Through a complicated linkage of bills, the Legislature transferred $80 million in use tax revenues (essentially a sales tax on out-of-state purchases) from education to the GF while also increasing the amount of education money available to public schools. Changes to the Rolling Reserve Act, which sets an artificial cap on annual education spending, replaced the lost use tax revenues by increasing the money available to schools for one-time infrastructure needs like books, building repairs, buses and technology. Alabama’s education funding still hasn’t returned its pre-recession 2008 level.

Altogether, the use tax transfer and the new taxes raised around $164 million. That was enough to prevent devastating cuts to crucial state services, but inadequate to truly fill the budget gap. The changes also were not nearly enough to solve the GF’s chronic shortfall.

Medicaid, DHR, mental health aren’t cut, but other important services are

Because new revenues were inadequate, not all state agencies received the money needed to maintain current service levels. The Department of Public Health was cut by nearly $10 million, of which $2.4 million came from AIDS medication assistance. The Alabama Department of Environmental Management was nearly zeroed out of the budget, endangering the state’s environmental protection and risking federal intervention.

The Department of Youth Services was cut by nearly 20 percent, which almost certainly will result in fewer community services for at-risk children and teens. Senior services also suffered a small cut, though it should not affect the Medicaid waivers that allow hundreds of seniors to live independently outside of nursing homes.

Other essential services survived without the devastating cuts feared earlier this year. The “Big Five” – Medicaid, mental health, corrections, trial courts and the Department of Human Resources – all were funded at or above 2015 GF levels.

Important reforms to Medicaid and the corrections system also will be able to continue. Lawmakers cobbled together additional money to support Medicaid’s transition to a regional care organization model designed to cut costs and keep patients healthier. The GF budget also funds new parole officers and community correctional services as alternatives to lengthy prison sentences.

The prison reform funding was good news on another front: It means Alabama will end its lifetime SNAP and TANF eligibility bans for people with a past felony drug conviction. Language ending the state’s bans on assistance under the Supplemental Nutrition Assistance Program and the Temporary Assistance for Needy Families program is included in the prison reform law that the Legislature passed earlier this year.

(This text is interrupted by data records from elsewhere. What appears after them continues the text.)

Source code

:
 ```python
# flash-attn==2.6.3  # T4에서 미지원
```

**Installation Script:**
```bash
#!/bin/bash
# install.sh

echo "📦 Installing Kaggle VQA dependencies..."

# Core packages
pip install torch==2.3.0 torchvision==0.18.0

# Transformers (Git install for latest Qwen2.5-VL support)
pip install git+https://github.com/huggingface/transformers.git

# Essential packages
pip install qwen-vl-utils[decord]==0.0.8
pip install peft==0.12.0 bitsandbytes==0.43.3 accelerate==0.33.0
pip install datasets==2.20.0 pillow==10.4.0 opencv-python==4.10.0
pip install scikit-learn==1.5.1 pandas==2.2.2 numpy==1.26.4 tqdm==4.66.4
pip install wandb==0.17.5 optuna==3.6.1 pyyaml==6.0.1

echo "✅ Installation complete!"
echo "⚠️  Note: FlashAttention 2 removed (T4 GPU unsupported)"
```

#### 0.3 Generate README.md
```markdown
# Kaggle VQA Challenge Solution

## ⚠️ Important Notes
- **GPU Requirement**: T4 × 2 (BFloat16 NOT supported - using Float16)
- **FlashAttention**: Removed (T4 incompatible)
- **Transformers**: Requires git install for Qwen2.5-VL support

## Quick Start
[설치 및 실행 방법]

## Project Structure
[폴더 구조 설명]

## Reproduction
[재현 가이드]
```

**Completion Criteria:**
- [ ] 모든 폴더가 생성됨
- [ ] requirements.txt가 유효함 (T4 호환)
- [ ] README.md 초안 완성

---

With funding in place to allow the law to take effect, the SNAP and TANF bans will end Jan. 30, 2016.

Hope for the future

As the last late night of the session wrapped up Wednesday, there were some encouraging signs for the future. For the first time, the conservative supermajority in the Legislature was willing to consider raising taxes, and majorities in both the House and Senate actually voted to do so. Legislative floor debate included real, serious discussion of Alabama’s structural deficit and the need for comprehensive tax reform.

Most importantly, the organized voices of citizens and advocates for low-income Alabamians, seniors, children, and people with disabilities were loud – and effective – in their demand for new taxes instead of devastating cuts to life-saving state services. Constituent emails, telephone calls, postcards and face-to-face meetings with legislators helped to prevent those cuts. They also helped convince the Legislature, though reluctantly and inadequately, to raise tax revenue to support vital services that make Alabama a better place to live and work.

By Carol Gundlach, policy analyst. Posted Sept. 18, 2015.